Pada 1803, kapal berlayar ke Amerika Selatan. Di dalamnya ada 22 anak yatim piatu sebagai pembawa vaksin.
“Tidak ada cara untuk memproduksi vaksin secara massal, jadi mereka memberikannya kepada seorang anak,” jelas Najera. "Anak itu akan mengalami luka, kemudian mereka mengambilnya luka/nanah tersebut darinya beberapa hari kemudian, memberikannya kepada anak lainnya, dan begitulah seterusnya.
Selama perjalanan, anak-anak tersebut diasuh oleh direktur panti asuhan, Isabel de Zendala y Gomez, yang juga membawa serta putranya sendiri untuk berkontribusi dalam misi ini.
Membagi pasukan, ekspedisi melakukan perjalanan melalui Karibia, Amerika Selatan dan Tengah dan akhirnya melintasi Pasifik untuk mencapai Filipina.
Dalam 20 tahun sejak penemuannya, vaksin Jenner telah menyelamatkan jutaan nyawa.

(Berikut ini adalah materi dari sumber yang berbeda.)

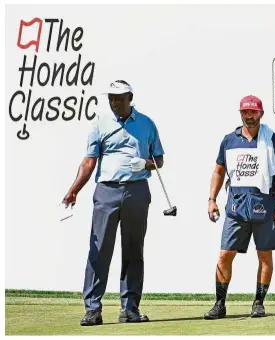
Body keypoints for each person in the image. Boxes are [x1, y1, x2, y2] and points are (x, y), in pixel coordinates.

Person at [62, 80, 165, 326]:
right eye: (111, 98)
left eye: (119, 98)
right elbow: (89, 162)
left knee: (132, 251)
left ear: (130, 97)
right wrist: (74, 189)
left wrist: (145, 164)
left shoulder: (147, 124)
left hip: (137, 190)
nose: (114, 102)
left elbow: (159, 159)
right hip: (106, 191)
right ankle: (93, 310)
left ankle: (130, 309)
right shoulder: (100, 123)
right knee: (99, 250)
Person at [205, 95, 275, 319]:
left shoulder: (273, 139)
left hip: (266, 205)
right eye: (245, 112)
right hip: (236, 207)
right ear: (240, 113)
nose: (249, 116)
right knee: (224, 255)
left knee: (265, 256)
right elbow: (218, 171)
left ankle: (258, 303)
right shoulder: (228, 140)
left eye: (253, 112)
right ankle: (219, 304)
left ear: (260, 113)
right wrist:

Segera, vaksinasi cacar menjadi praktik kesehatan yang umum di seluruh dunia. Cacar benar-benar diberantas pada tahun 1979.
“Secara pribadi, hal ini memberi harapan untuk vaksin Covid-19, saat ini kami memiliki 200 tahun pengetahuan tentang virus dan sistem kekebalan. Tetapi Jenner melakukan semua ini tanpa mengetahui virus Covid yang dia hadapi,” ujar Najera.
"Jenner sebagai salah satu pahlawan ilmiah terbaik bagi saya. Tekad dan inovasinya mengubah dunia dan menyelamatkan jutaan nyawa yang tak terhitung jumlahnya dan hingga saat ini,” kata Gower.
Richard Hollingham adalah jurnalis sains dan astronomy, penulis fitur untuk BBC Future dan penulis Blood and Guts, A History of Surgery.